Shrimp Beef Wonton

by Wanshanhong

4.7 (1)
Favorite
46

Difficulty

Easy

Time

15m

Serving

4

#亲情婚纱# I was lucky to get the trial of Knorr Thick Soup Bao. This time I tried the special thick soup Bao for Wen stew. I have already used it to make a stew dish. I changed it today and used it to quickly make a stock soup to make wontons. Because my mother-in-law is older and has bad teeth, she likes to eat wontons because they are softer. The old lady loves to eat shrimps, but when I am older, I always put the amount of shrimp meat, so I paired it with warm beef, and got more ginger to remove the cold. I also paired it with vegetables, because the elderly can’t eat too much meat, so the elderly can eat it. You can taste and nourish your stomach when you wake up. Of course, don’t put chili in the end for the elderly.

Shrimp Beef Wonton

1. Beef mince filling

2. Pick out the shrimp thread and peel the shrimp meat, also chop it

3. Put the chopped beef and shrimp in a basin, add ginger, salt, five-spice powder, rice wine, soy sauce and other seasonings and stir well

4. 200 grams of water is added to the meat filling several times, each time it must be fully stirred until it is completely absorbed and then added again, and finally stirred until the meat filling is strong.

5. Add carrot shreds to the stirred meat filling. The carrots should be mixed evenly with cooking oil, and then mixed with the meat filling, so that the moisture in the carrots can be locked.

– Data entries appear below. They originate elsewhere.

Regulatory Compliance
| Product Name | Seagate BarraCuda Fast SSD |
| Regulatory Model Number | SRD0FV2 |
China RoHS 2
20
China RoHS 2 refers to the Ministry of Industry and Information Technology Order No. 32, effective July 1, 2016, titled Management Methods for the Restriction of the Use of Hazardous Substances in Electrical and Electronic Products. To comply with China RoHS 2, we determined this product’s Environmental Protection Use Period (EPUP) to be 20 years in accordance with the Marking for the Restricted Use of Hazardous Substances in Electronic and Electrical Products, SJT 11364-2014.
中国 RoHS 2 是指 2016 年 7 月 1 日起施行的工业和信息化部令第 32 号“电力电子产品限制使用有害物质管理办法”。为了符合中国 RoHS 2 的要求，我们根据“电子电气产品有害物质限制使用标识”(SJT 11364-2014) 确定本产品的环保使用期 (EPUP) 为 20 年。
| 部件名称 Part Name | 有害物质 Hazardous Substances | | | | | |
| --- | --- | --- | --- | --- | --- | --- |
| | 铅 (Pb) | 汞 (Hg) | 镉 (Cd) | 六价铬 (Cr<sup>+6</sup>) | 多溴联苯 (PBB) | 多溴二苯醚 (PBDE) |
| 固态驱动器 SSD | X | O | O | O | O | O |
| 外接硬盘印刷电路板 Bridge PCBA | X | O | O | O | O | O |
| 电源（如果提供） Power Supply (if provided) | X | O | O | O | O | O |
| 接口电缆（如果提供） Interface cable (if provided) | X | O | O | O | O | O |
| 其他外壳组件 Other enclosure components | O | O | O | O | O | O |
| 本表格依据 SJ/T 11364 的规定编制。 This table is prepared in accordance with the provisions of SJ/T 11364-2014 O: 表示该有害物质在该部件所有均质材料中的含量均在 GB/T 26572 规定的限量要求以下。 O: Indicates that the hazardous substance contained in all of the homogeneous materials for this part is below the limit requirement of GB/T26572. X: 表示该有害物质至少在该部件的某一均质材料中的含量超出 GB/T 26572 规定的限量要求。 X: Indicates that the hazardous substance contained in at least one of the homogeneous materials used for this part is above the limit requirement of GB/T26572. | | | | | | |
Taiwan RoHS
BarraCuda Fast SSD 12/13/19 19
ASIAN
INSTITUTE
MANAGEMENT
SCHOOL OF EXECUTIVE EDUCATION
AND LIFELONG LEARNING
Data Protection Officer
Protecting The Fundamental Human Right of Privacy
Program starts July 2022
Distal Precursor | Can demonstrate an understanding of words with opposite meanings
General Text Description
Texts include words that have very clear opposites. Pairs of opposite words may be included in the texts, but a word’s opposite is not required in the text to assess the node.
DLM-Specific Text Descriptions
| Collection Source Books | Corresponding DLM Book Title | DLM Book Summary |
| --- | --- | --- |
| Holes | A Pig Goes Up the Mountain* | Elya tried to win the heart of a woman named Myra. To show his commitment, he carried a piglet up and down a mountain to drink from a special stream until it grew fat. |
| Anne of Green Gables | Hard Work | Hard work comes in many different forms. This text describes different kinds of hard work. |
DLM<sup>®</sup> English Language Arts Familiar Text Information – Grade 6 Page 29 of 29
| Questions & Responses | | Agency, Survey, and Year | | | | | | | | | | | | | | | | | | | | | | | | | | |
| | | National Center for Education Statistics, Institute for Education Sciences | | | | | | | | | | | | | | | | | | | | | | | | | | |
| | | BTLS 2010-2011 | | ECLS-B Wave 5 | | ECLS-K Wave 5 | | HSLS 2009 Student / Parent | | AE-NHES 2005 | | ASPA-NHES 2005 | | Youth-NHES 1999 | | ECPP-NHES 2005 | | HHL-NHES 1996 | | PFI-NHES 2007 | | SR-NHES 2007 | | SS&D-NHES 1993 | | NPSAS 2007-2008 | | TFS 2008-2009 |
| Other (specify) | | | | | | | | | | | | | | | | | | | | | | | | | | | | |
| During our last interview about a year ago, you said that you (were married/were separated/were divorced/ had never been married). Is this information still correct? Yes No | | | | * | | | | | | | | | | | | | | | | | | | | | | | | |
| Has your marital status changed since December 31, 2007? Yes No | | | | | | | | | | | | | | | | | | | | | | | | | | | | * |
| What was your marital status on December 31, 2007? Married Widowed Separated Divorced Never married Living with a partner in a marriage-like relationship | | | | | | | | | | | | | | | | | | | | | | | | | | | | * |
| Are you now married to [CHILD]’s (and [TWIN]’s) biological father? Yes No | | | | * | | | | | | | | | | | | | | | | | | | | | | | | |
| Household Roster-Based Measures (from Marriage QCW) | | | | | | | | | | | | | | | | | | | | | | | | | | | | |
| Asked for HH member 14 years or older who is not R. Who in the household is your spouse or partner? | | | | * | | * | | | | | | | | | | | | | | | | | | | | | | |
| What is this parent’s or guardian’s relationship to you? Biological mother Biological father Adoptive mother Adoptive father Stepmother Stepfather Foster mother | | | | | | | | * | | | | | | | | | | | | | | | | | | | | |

6. Chopped green onions, mix well with sesame oil

7. Stir properly, let the onion mix evenly

8. Wrap it in wonton skin

9. Wrapped Wontons

10. Add water to the pot and boil, add the thick soup and cook for 2 minutes. You can add some pepper if you like. I am afraid of spicy food, so I didn’t add it to the soup. You can add pepper to your bowl when you eat.

11. Add the wontons and cook them, and finally put in an appropriate amount of seaweed.

Tips:

Be sure to mix the stuffing. The vegetables must be mixed with oil first and then mixed with the meat, so that the moisture in the vegetables can be locked and the stuffing will not get out of the soup.